Problem 1 —
Answer these questions using the feature-request ticket on custom replacements, giving each answer on its own line with the matching letter.
(a) On what date and at what time did Loz report the feature?
(b) To what state did dbr/Ben change the ticket, and from what state?
(c) What name does the option carry in the config that dbr/Ben shows?
Problem 2 — List every example file name for a 24 episode in the feature-request ticket on custom replacements.
Problem 3 — Carry on the feature-request ticket on custom replacements from its last sentence.

Extract to read —
#24 ✓resolved
Loz

Feature: Custom replacements

Reported by Loz | January 17th, 2010 @ 04:50 AM

This feature would be a handy extension/replacement for the blacklist.

Currently it is only possible to replace blacklisted characters with one chosen character.

It would be useful to to be able to do different replacements for different characters. Allowing you to remove unwanted characters, abbreviate strings and generally shorten file names

EG:

replace "-" with "-"
remove "'" altogether

this could be configured something like the following:

<replace>
<searchstring>_-_</searchstring>
<replacement>-</replacement>
</replace>
<replace>
<searchstring>'</searchstring>
<replacement/>
</replace>

Use Case:
24 episodes will normally get named as follows:

24.S07E10.Day_7:_5:00_PM_-_6:00_PM.avi

which is a bit long winded. This functionality would allow you to shorten them as follows:

24.S07E10.Day_7_5PM-6PM.avi

or even:

24.S07E10.Day_7_1700-1800.avi

Comments and changes to this ticket

  • dbr/Ben

    dbr/Ben January 17th, 2010 @ 11:44 AM

    • State changed from “new” to “open”

    (I merged the fixed markdown into your original ticket)

    Agreed.

    I don't particularly like the current blacklist system, the replace_blacklisted_characters_with was intended more for invalid filesystem characters, rather than doing things like replacing spaces with .

    What you propose would be nicer/more flexible, and could also tie in with #18 by providing an input_filename_replacements along with output_filename_replacements

  • Loz

    Loz January 18th, 2010 @ 03:35 AM

    Glad you like this feature request,

    I would have thought that #18 could be done in config if this feature is available.
    This would also be useful in combination with #2 as you could do things like replace Season-0 with Specials.

    One thing to note here is that order is important, replacements should be performed in the order they occur in it becomes difficult to predict what the result will be.

  • dbr/Ben

    dbr/Ben January 26th, 2010 @ 01:33 AM

    I've added the ability to (de)serialise dictionaries the the config class. This feature should now be trivial enough to implement, although I'm waiting until thetvdb.com is backup before continuing to do much more.

    The config will likely look like:

    <option name="input_replacements" type="list">
      <value type="dict">
          <item key="is_regex">
              <value type="bool">False</value>
            </item>
            <item key="with">
              <value type="string">b</value>
            </item>
            <item key="replace">
              <value type="string">a</value>
            </item>
        </value>
        <value type="dict">
          <item key="is_regex">
              <value type="bool">True</value>
            </item>
            <item key="with">
              <value type="string">y</value>
            </item>
            <item key="replace">
              <value type="string">x</value>
            </item>
        </value>
    </option>
    

    A bit convoluted, but with the current XML generation I can't really make it much tidier, I don't think.. Basically the above maps to..

Data shown —
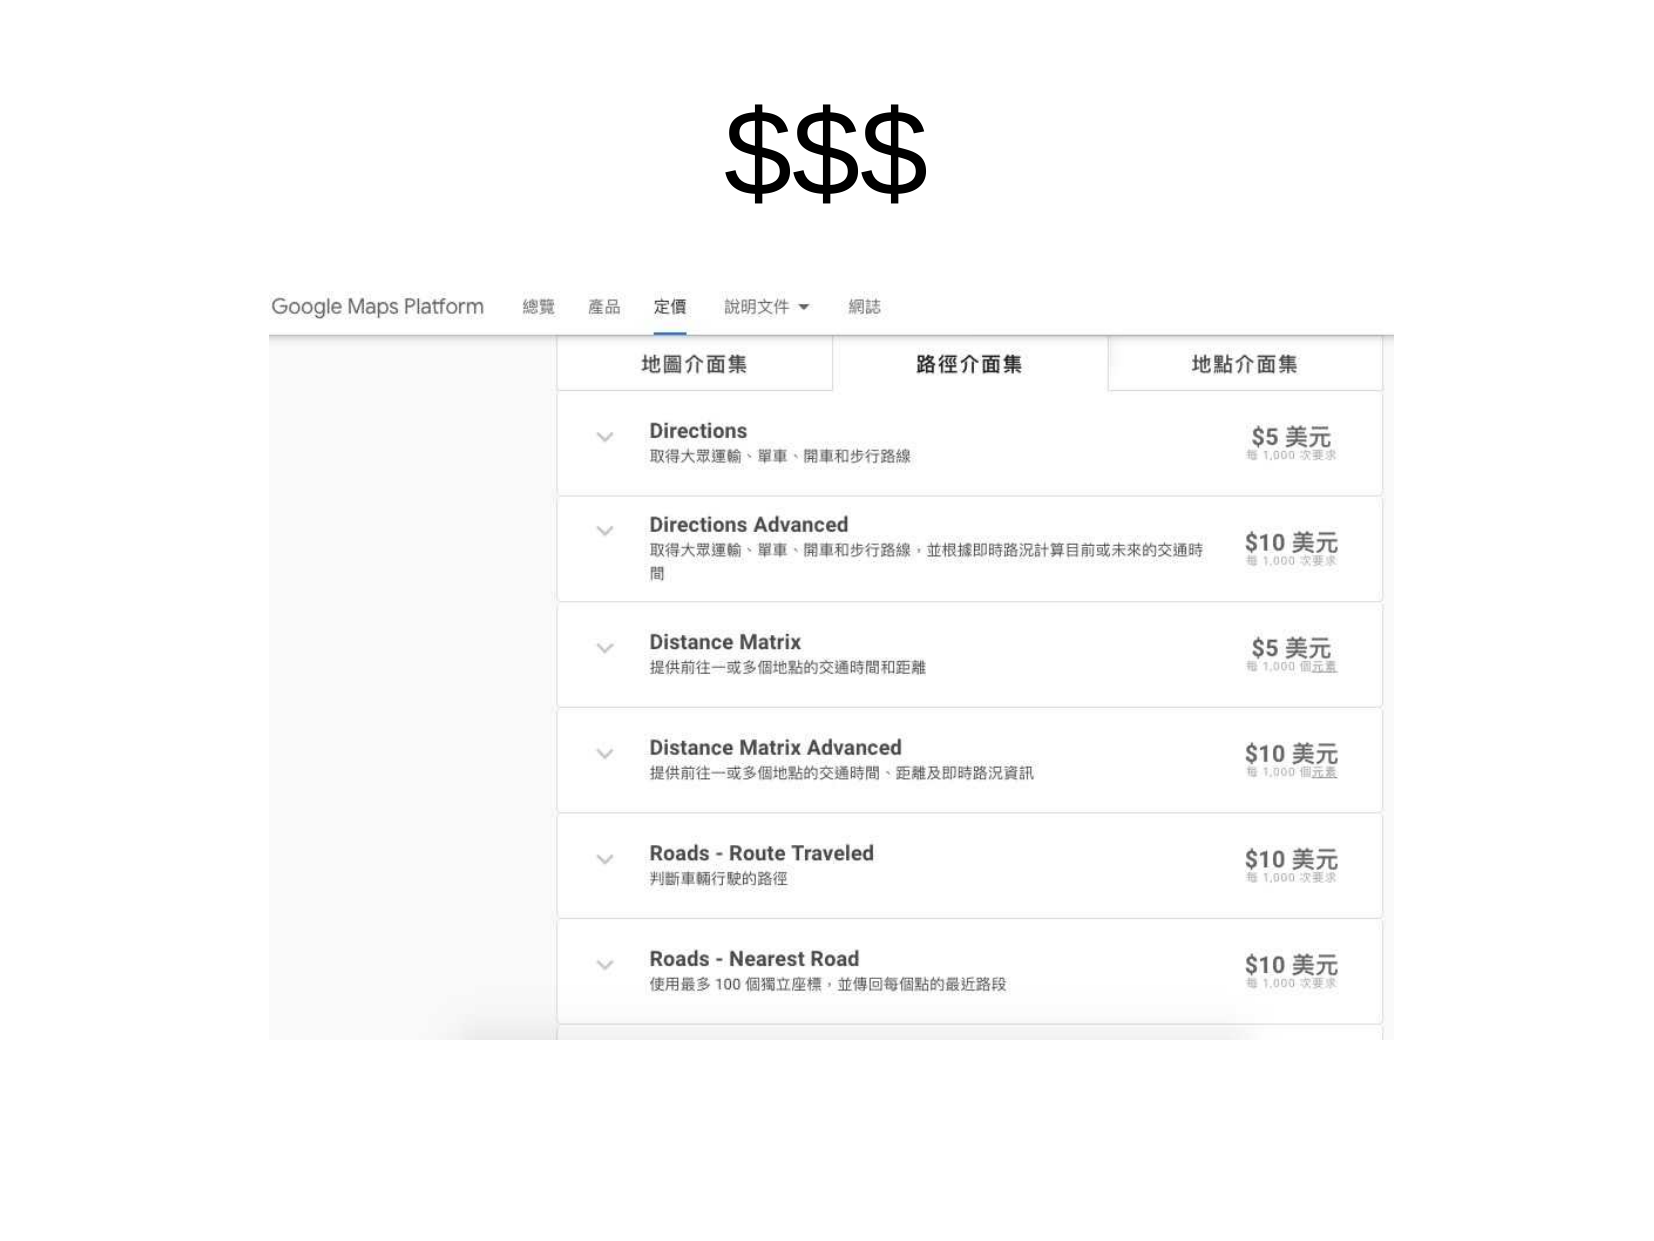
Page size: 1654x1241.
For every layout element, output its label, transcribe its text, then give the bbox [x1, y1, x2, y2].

Result 1 —
(a) January 17th, 2010 @ 04:50 AM
(b) To "open", from "new"
(c) input_replacements

Result 2 —
24.S07E10.Day_7:_5:00_PM_-_6:00_PM.avi
24.S07E10.Day_7_5PM-6PM.avi
24.S07E10.Day_7_1700-1800.avi

Result 3 —
    'input_replacements': [
        {'replace': 'a', 'with': 'b', 'is_regex': False},
        {'replace': 'x', 'with': 'y', 'is_regex': True},
    ]
    

    I'm almost tempted to replace the dictionary config with JSON, since the above Python would be encoded as:

    '{"input_replacements": [{"is_regex": false, "with": "b", "replace": "a"}, {"is_regex": true, "with": "y", "replace": "x"}]}'
    

    ..which is a bit more sane

  • dbr/Ben

    dbr/Ben January 28th, 2010 @ 08:19 AM

    ..I'm very tempted to switch the config to JSON - already implemented it in a branch, http://github.com/dbr/tvnamer/tree/newargparse

    The command line argument parsing is considerably improved, resulted in much simpler/shorter code and more concise configs. Existing XML configs will no longer work (it should reliably error when you try and use one), but it shouldn't be much hassle to copy over existing values

  • dbr/Ben

    dbr/Ben January 31st, 2010 @ 09:41 AM

    • State changed from “open” to “resolved”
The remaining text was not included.